[Trecho original]
______

Por favor, ‘fair play’ , por Flávia Oliveira

por Flávia Oliveira

Foto: Marta Azevedo

Vexame consumado, é dever dos brasileiros sermos gentis com nossos hóspedes. Jogadores, equipes técnicas e torcedores da Alemanha, da Argentina e da Holanda estão no país para um torneio que não chegou ao fim. Perdemos o jogo, a chance do hexacampeonato e um tanto de dignidade. Mas a festa não acabou. Os cinco derradeiros dias da Copa 2014 dirão muito sobre nossa civilidade e capacidade de superação na derrota em campo. É hora de fair play, por favor. A descoberta pelo mundo da hospitalidade e da alegria brasileiras já é um legado do Mundial 2014. São dois ativos intangíveis da população local. Com investimentos corretos, podem render trabalho, salário, desenvolvimento, a agenda que esperamos. Será prova de maturidade manter o temperamento cordial com o sonho do título de futebol enterrado até 2018, pelo menos.

Virar o jogo foi a hashtag que o Pnud, agência das Nações Unidas para o Desenvolvimento, escolheu para comparar indicadores socioeconômicos dos países que disputaram a Copa 2014. A cada partida, quem acompanha a entidade no Twitter foi brindado com pílulas de reflexão sobre a qualidade de vida nas diferentes nações do topo do mundo da bola. Ontem, no início do atropelo (não houve confronto) do Brasil pela Alemanha, a frase informava que, entre 1980 e 2012, o Índice de Desenvolvimento Humano (IDH) germânico saiu de 0,780 para 0,920.

Para os não iniciados do mundo dos indicadores sociais, o IDH é o resultado de uma equação que mistura dados de renda, escolaridade e esperança de vida. Foi criado nos anos 1990 para ser um termômetro de comparação entre países mais eficiente que o Produto Interno Bruto (PIB) per capita, que reduzia tudo à capacidade de geração de riqueza das nações. O resultado varia de zero a um. Quanto mais perto de um, maior é o nível de desenvolvimento social.

______

[Dados fornecidos]
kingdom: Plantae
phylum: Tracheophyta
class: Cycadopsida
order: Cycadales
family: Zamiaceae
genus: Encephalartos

______

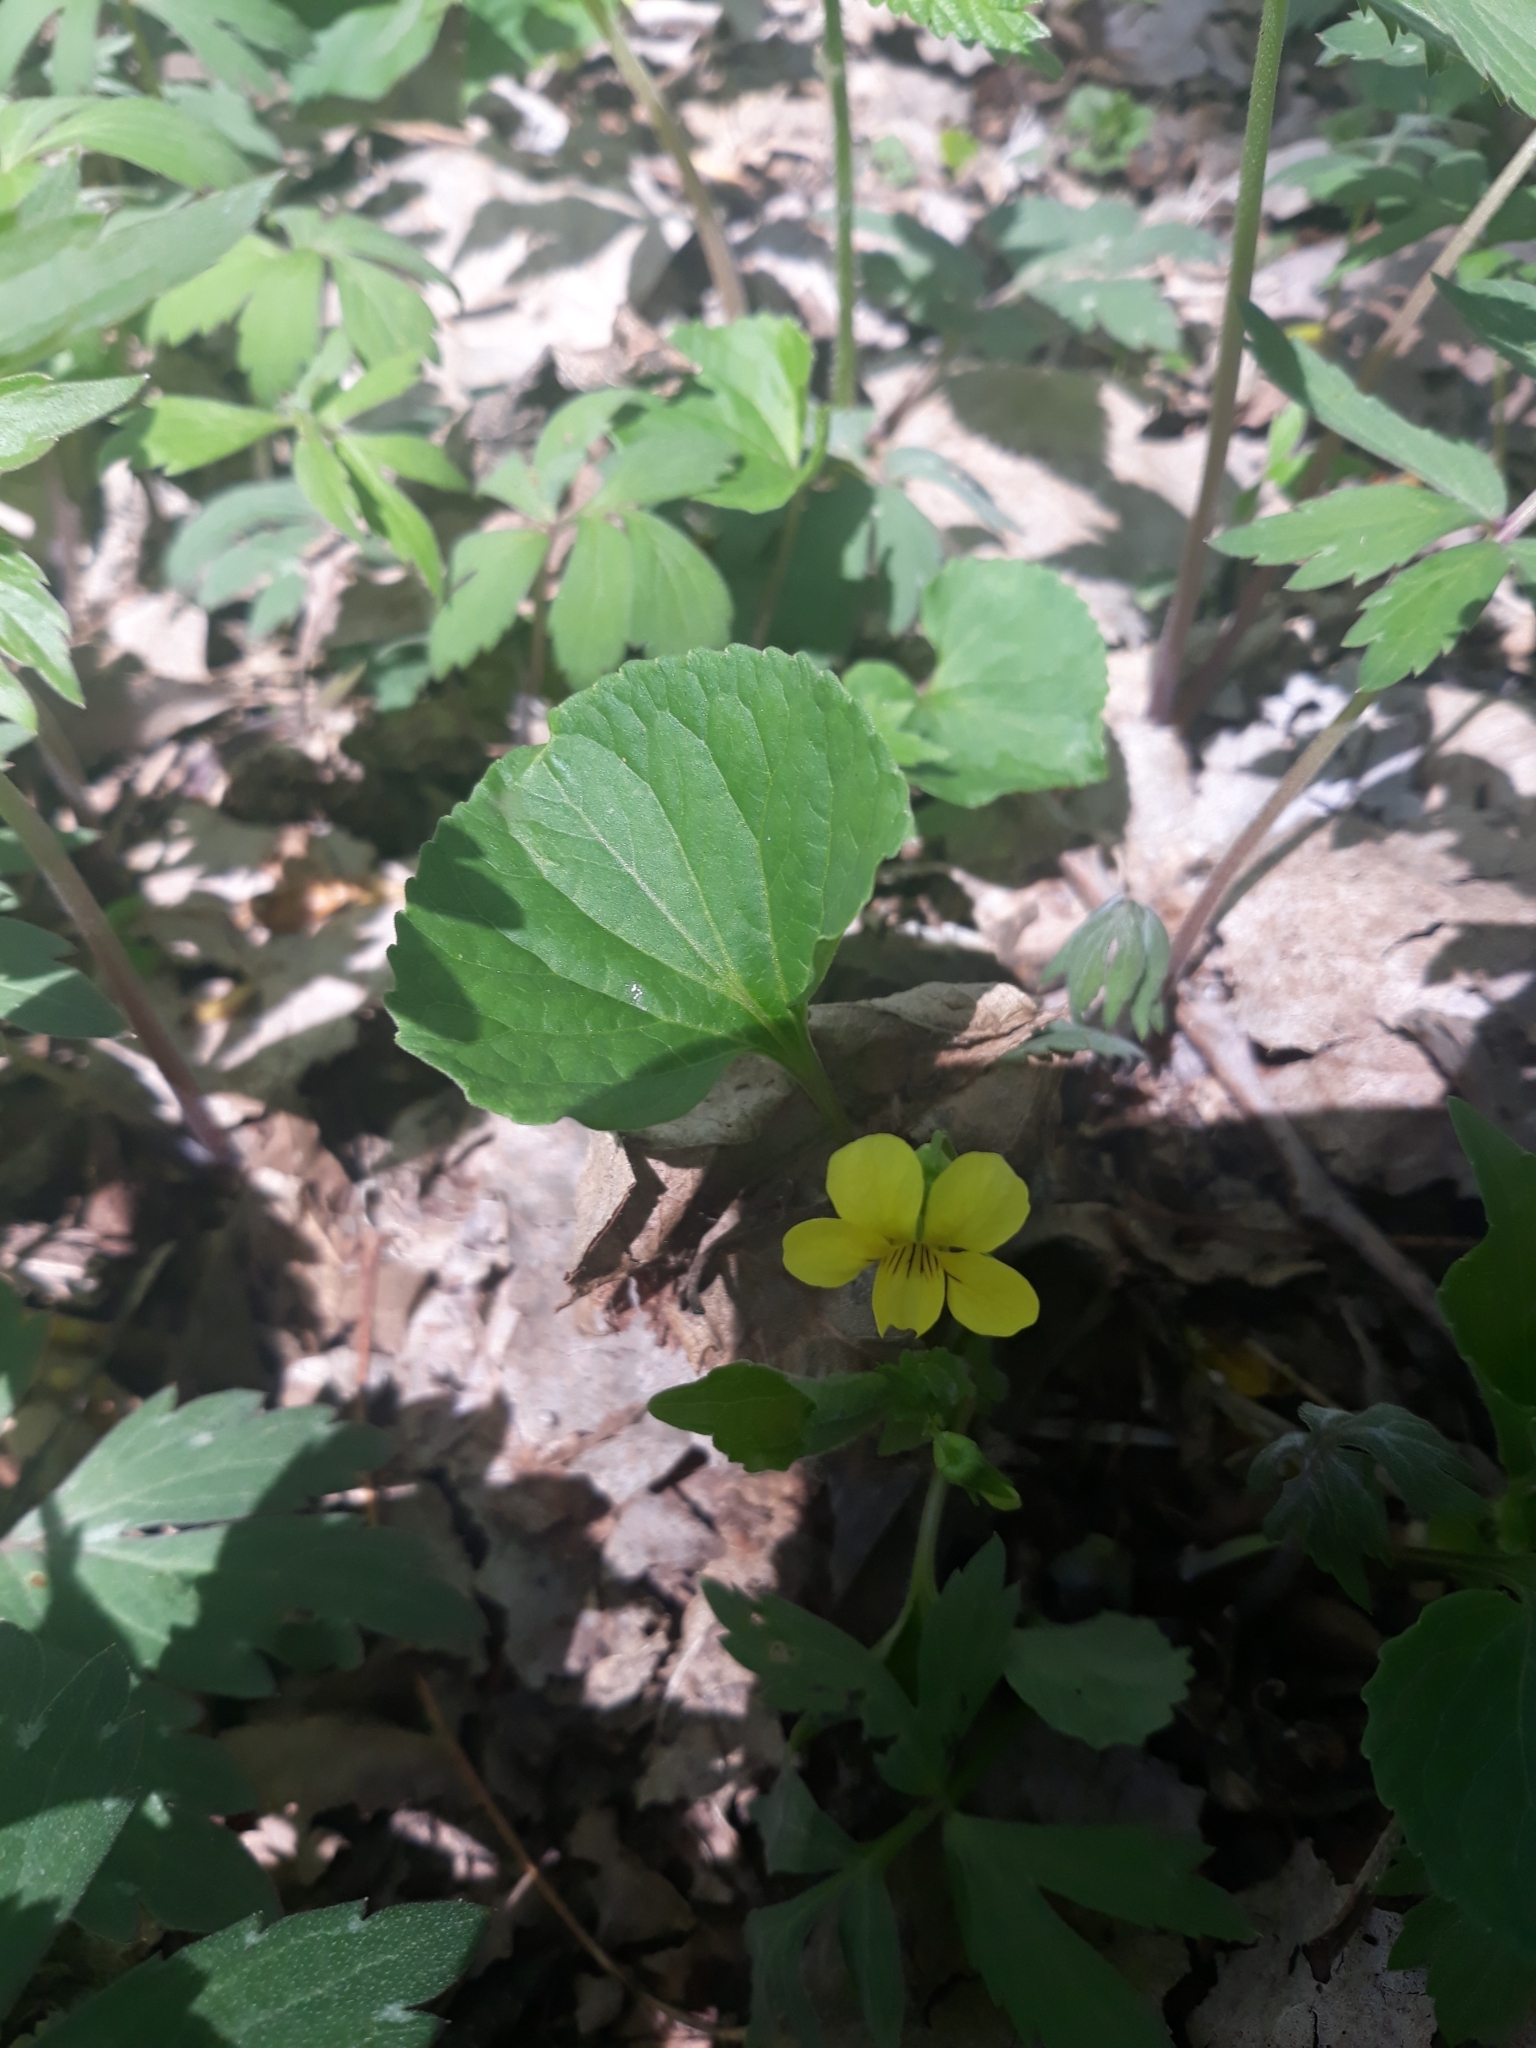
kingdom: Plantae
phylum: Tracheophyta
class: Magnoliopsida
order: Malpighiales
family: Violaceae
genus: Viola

______

[Tarefa 1] Segundo o trecho original, qual foi a variação do IDH da Alemanha entre 1980 e 2012?
[Tarefa 2] Enumere os dados que, de acordo com o trecho original, são combinados na equação do IDH.
[Tarefa 3] Retome o trecho original sobre a Copa 2014 e o IDH, dando continuidade ao texto a partir da última frase apresentada.

[Resposta 1] O IDH da Alemanha passou de 0,780 para 0,920.

[Resposta 2] Renda, escolaridade e esperança de vida.

[Resposta 3]
Em duas décadas, a Alemanha saiu de um patamar satisfatório para um nível de excelência, na classificação do Pnud. Chegou ao século XXI como quinto maior IDH numa lista de 186 países. Lá, a esperança de vida passa de 80 anos; a escolaridade média é de 12,6 anos; a renda per capita beira US$ 35 mil em paridade do poder de compra, critério que torna todas as unidade monetárias comparáveis.

O Brasil, nas mesmas duas décadas, saiu de 0,522 para 0,730 no ranking do IDH. Tinha médio desenvolvimento humano, passou a satisfatório. Entrou no novo século num nível social inferior ao da Alemanha nos anos 1980. Aqui, a esperança de vida não chegava a 74 anos em 2012; a escolaridade média beirava sete anos (significa ensino fundamental incompleto); a renda em PPP, US$ 10 mil.

A Alemanha é a maior economia da Europa; o Brasil, líder na América do Sul. Ambos estão no grupo dos dez países mais ricos do mundo. No entanto, alemães são quintos em desenvolvimento humano; brasileiros ocupam a 85ª posição. A reflexão não é nova, mas continua oportuna. Em algum momento da História, o Brasil abriu mão de transformar em qualidade de vida sua admirável capacidade de produzir riqueza.

É essa a goleada a ser revertida. Não veio a sexta estrela na camisa canarinho, mas o Brasil tem outro tanto de estrelinhas a conquistar no campeonato das grandes nações. O futebol ensina que torcer é perder. Na Copa, 31 seleções perdem; um ganha. Outra lição é o recomeço. De cabeça erguida e com fair play, por favor.